Hazard ratios and 95% CIs for the top versus bottom tertile of NMR lipoprotein particle concentrations and sizes. Model 1 adjusted for age and smoking pack-years. Model 2 adjusted for age, smoking pack-years, metabolic syndrome, hypertension, hormonal therapy, high-sensitivity C-reactive protein, lipid lowering therapy, randomized treatment assignment, and body mass index.

Figure 3.. Risk Associations Between NMR Lipoprotein Particle Subclasses and Incident PAD

Hazard ratios and 95% CIs for the top versus bottom tertile of NMR lipoprotein particle subclasses. Model 1 adjusted for age and smoking pack-years. Model 2 adjusted for age, smoking pack-years, metabolic syndrome, hypertension, hormonal therapy, high-sensitivity C-reactive protein, lipid lowering therapy, randomized treatment assignment, and body mass index.

Figure 4.. Risk Associations Between NMR Lipoprotein and Standard Lipid Measures with Incident PAD Versus Incident CCVD

Hazard ratios and 95% CIs for the top versus bottom tertile of incident PAD (blue) and CCVD (red), adjusted for age, smoking pack-years, metabolic syndrome, hypertension, hormonal therapy, high-sensitivity C-reactive protein, lipid lowering therapy, randomized treatment assignment, and body mass index. Measures displayed include all standard lipid and apolipoprotein assays as well as NMR-derived measures with a statistically significant association for incident PAD. Horizontal line separates markers of atherogenic dyslipidemia from other measures without statistical significance for incident PAD.

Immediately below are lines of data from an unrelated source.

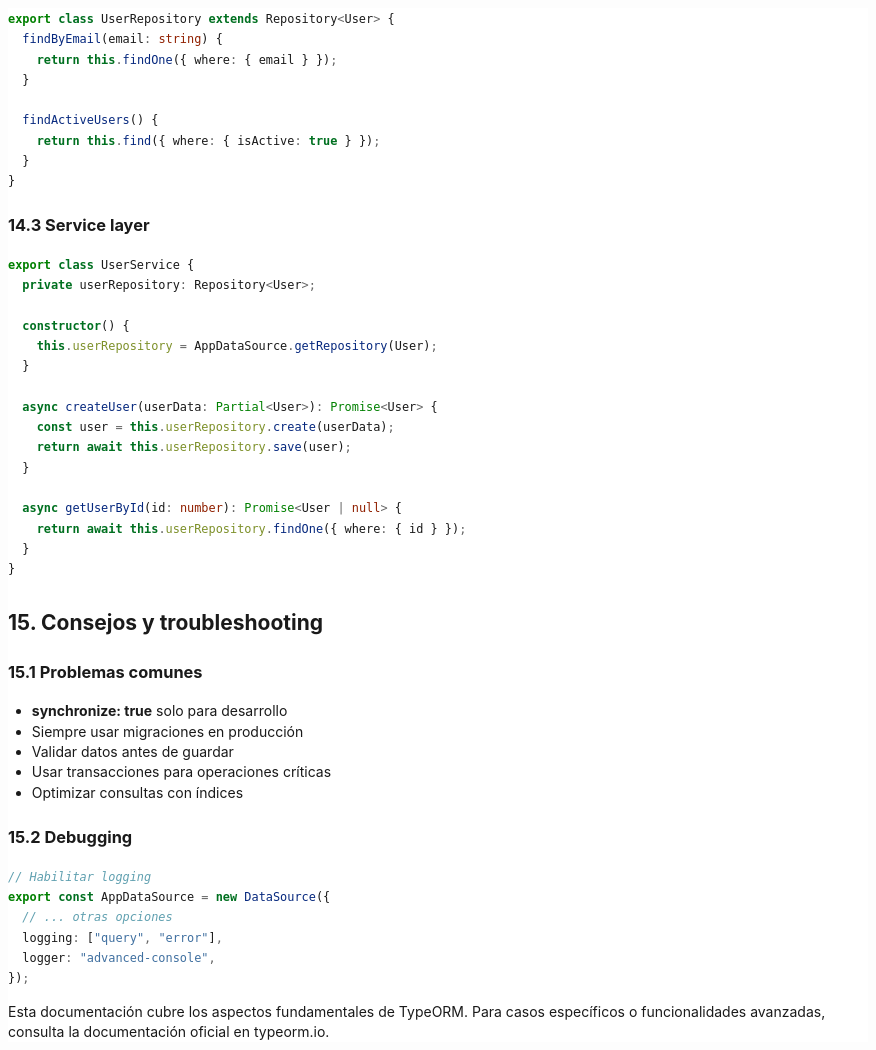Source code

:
 ```typescript
export class UserRepository extends Repository<User> {
  findByEmail(email: string) {
    return this.findOne({ where: { email } });
  }

  findActiveUsers() {
    return this.find({ where: { isActive: true } });
  }
}
```

### 14.3 Service layer

```typescript
export class UserService {
  private userRepository: Repository<User>;

  constructor() {
    this.userRepository = AppDataSource.getRepository(User);
  }

  async createUser(userData: Partial<User>): Promise<User> {
    const user = this.userRepository.create(userData);
    return await this.userRepository.save(user);
  }

  async getUserById(id: number): Promise<User | null> {
    return await this.userRepository.findOne({ where: { id } });
  }
}
```

## 15. Consejos y troubleshooting

### 15.1 Problemas comunes

- **synchronize: true** solo para desarrollo
- Siempre usar migraciones en producción
- Validar datos antes de guardar
- Usar transacciones para operaciones críticas
- Optimizar consultas con índices

### 15.2 Debugging

```typescript
// Habilitar logging
export const AppDataSource = new DataSource({
  // ... otras opciones
  logging: ["query", "error"],
  logger: "advanced-console",
});
```

Esta documentación cubre los aspectos fundamentales de TypeORM. Para casos específicos o funcionalidades avanzadas, consulta la documentación oficial en typeorm.io.
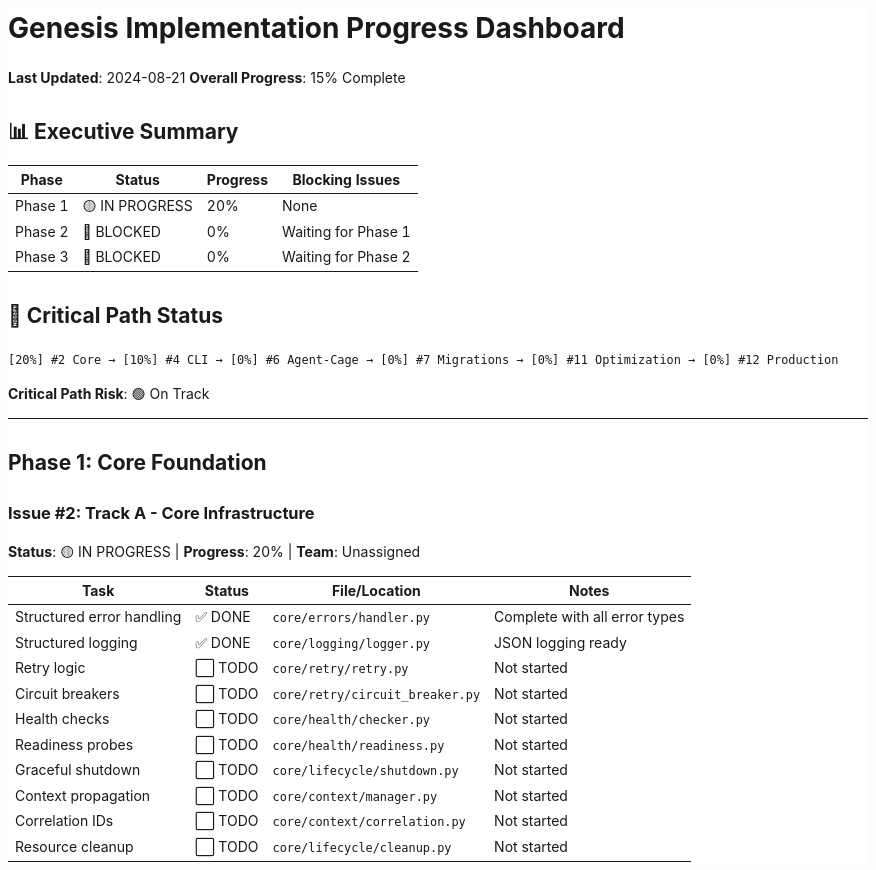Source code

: # Genesis Implementation Progress Dashboard

**Last Updated**: 2024-08-21
**Overall Progress**: 15% Complete

## 📊 Executive Summary

| Phase | Status | Progress | Blocking Issues |
|-------|--------|----------|-----------------|
| Phase 1 | 🟡 IN PROGRESS | 20% | None |
| Phase 2 | 🔴 BLOCKED | 0% | Waiting for Phase 1 |
| Phase 3 | 🔴 BLOCKED | 0% | Waiting for Phase 2 |

## 🎯 Critical Path Status

```
[20%] #2 Core → [10%] #4 CLI → [0%] #6 Agent-Cage → [0%] #7 Migrations → [0%] #11 Optimization → [0%] #12 Production
```
**Critical Path Risk**: 🟢 On Track

---

## Phase 1: Core Foundation

### Issue #2: Track A - Core Infrastructure
**Status**: 🟡 IN PROGRESS | **Progress**: 20% | **Team**: Unassigned

| Task | Status | File/Location | Notes |
|------|--------|---------------|-------|
| Structured error handling | ✅ DONE | `core/errors/handler.py` | Complete with all error types |
| Structured logging | ✅ DONE | `core/logging/logger.py` | JSON logging ready |
| Retry logic | ⬜ TODO | `core/retry/retry.py` | Not started |
| Circuit breakers | ⬜ TODO | `core/retry/circuit_breaker.py` | Not started |
| Health checks | ⬜ TODO | `core/health/checker.py` | Not started |
| Readiness probes | ⬜ TODO | `core/health/readiness.py` | Not started |
| Graceful shutdown | ⬜ TODO | `core/lifecycle/shutdown.py` | Not started |
| Context propagation | ⬜ TODO | `core/context/manager.py` | Not started |
| Correlation IDs | ⬜ TODO | `core/context/correlation.py` | Not started |
| Resource cleanup | ⬜ TODO | `core/lifecycle/cleanup.py` | Not started |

Figure 5.. Joint Effects of NMR Lipoprotein and Standard Lipid Measures with Incident PAD

A, PAD survival curve according to LDL-C and LDL-P particle concentration (above or below population median). B, PAD survival curve according to LDL-P particle concentration and TC:HDL-C (above or below population median). C, PAD survival curve according to HDL-P particle concentration and TC:HDL-C (above or below population median). D, PAD survival curve according to VLDL-P particle concentration and TC:HDL-C (above or below population median).